Lab Notes: The chilling science behind a warming shot
Single malt whisky is one of the finer fruits of fermentation science. At this time of year particularly, there is nothing like the sensory pleasure of feeling the aromatic flavours of a Scotch malt as it rolls around the palate – sending warm tingles down the chilliest of winter spines.
There are many alcoholic drinks made from the chemical waste products of a microbial yeast, but the sheer variety of Scotch whisky flavours is an elegant tribute to the wonders of natural fermentation and the powers of gentle ageing in a wooden cask.
Why then would we ever want to interfere with what nature can offer in terms of taste? This is at the heart of an on-going debate within the finer fringes of whisky-drinking circles over the question of whether single malt whiskies should be "chill filtered" before they are bottled.
Chill filtering is a process introduced relatively recently – primarily in the 1970s – to rid unwanted chemicals in the whisky. These substances, polyphenols such as fatty esters and aldehydes, cause the unfiltered whisky to go cloudy when ice or water are added, or if the whisky bottle is kept at a cold-enough temperature.
The cloudiness does not affect flavour, indeed many would say it enhances it, but it was considered to interfere with the aesthetics of presentation, particularly in countries where ice is routinely added to whisky.
Whisky makers got round the "problem" by cooling the whisky to about 2C prior to bottling and running the liquid slowly through a series of filters to take out the offending cloudy clumps of polyphenols. It was a triumph of marketing over taste because many of these organic chemicals actually imparted their own aroma and flavour.

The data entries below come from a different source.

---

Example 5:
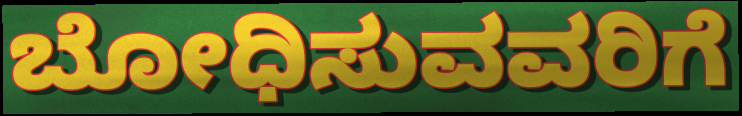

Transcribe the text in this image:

ಬೋಧಿಸುವವರಿಗೆ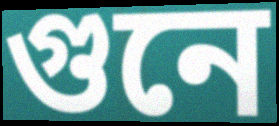
গুনে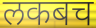
लकबचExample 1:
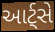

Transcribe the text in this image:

આર્ટ્સે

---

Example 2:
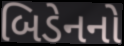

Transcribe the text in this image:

બિડેનનો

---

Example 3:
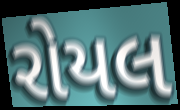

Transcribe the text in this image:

રોયલ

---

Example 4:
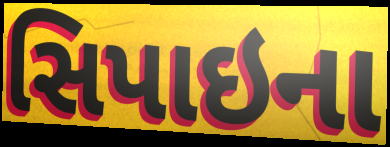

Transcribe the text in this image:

સિપાઇના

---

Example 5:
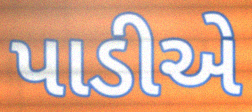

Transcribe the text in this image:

પાડીએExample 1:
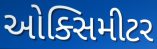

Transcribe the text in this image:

ઓક્સિમીટર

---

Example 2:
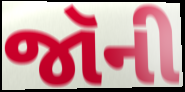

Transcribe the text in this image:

જૉની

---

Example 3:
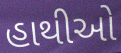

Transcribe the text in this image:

હાથીઓ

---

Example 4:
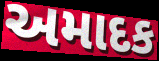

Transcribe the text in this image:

અમાદક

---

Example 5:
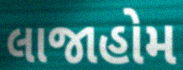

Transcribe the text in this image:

લાજાહોમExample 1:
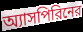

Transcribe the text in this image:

অ্যাসপিরিনের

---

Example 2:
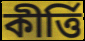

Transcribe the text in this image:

কীর্ত্তি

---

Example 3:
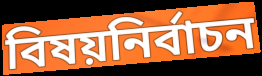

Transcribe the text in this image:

বিষয়নির্বাচন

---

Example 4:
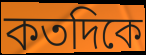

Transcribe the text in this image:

কতদিকে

"What chill filtration really does is make whisky pretty. It makes it more appealing on the shelf," says Ian MacMillan, the master blender of Burn Stewart Distillers, which owns the Tobermory Distillery on the Isle of Mull.
"It's a cosmetic thing, but these compounds have been there since the whisky was distilled and they evolve over the years of maturation, creating aroma and flavour profiles. Why would you want to remove these?" MacMillan asks.
Why indeed. It was for this reason that Burn Stewart Distillers decided to rid chill filtration from its entire range of malts, which includes the briny-tasting Ledaig from the same Tobermory Distillery that produces the smoother malt of the same name, and the 12-year-old Bunnahabhain whisky, made on the island of Islay.
Having tried both the un-chill filtered Tobermory and the Ledaig, I can attest to their superb quality, although I cannot vouch on how much better they are compared to their chill-filtered counterparts, not having comparison "control" samples to hand.
However, MacMillan's judgement is unequivocal. "There is more of a depth, they are more complex and aromatic than when they've gone through the chill filtration process.
"Tasting them side by side you would certainly pick up more intensity on the nose. On the mouth feel, there is also more depth. It has more layers to the whisky and it adds to the length as it stays on the palate. It has a better aromatic feel and flavour," he adds.
There are a few other un-chill filtered malt whiskies, such as Bruichladdich and the 10-year-old Ardbeg – and the Gaelic whisky Te Bheag can apparently be bought in chill filtered and un-chill filtered versions. But no whisky manufacturer, as far as I know, has quite gone as far as Burn Stewart Distillers and abolished the practice from across its entire range of single malts.
It's a bold move in the conservative world of Scotch whisky making. But it's a triumph of taste over the banalities of appearance.